ASSIGNMENT:
Counting every line in the records below that holds "knee", give the total and add nothing.

EXTRACTED DATA: Begin

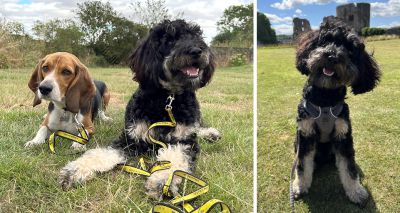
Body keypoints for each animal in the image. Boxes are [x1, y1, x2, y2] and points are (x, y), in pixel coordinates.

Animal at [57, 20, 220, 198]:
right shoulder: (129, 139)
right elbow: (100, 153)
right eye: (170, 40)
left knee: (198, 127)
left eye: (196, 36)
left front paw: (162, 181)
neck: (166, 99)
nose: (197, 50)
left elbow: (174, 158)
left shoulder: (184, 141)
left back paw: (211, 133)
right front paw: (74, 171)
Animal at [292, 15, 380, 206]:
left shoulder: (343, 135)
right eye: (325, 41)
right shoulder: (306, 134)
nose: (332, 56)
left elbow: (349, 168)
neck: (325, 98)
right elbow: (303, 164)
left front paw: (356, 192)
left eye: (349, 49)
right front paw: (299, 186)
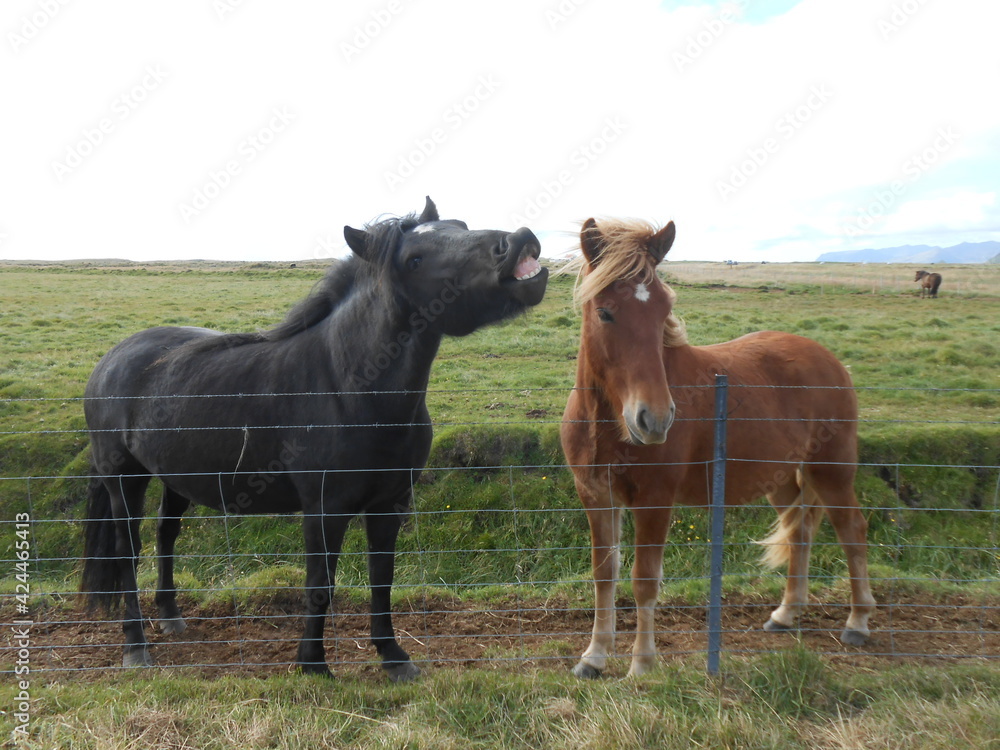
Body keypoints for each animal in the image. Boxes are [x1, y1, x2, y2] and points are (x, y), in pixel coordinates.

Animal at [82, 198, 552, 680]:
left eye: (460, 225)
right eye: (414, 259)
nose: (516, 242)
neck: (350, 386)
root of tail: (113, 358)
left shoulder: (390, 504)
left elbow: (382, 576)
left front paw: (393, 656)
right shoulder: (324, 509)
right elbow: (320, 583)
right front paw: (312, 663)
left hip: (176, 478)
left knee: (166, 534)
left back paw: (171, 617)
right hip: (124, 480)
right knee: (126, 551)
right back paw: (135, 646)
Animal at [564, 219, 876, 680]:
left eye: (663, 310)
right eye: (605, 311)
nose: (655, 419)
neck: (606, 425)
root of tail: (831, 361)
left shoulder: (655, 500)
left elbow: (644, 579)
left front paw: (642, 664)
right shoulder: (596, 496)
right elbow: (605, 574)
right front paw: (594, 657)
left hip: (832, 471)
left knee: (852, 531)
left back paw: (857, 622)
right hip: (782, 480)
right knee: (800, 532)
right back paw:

EXTRACTED DATA: End

ANSWER:
5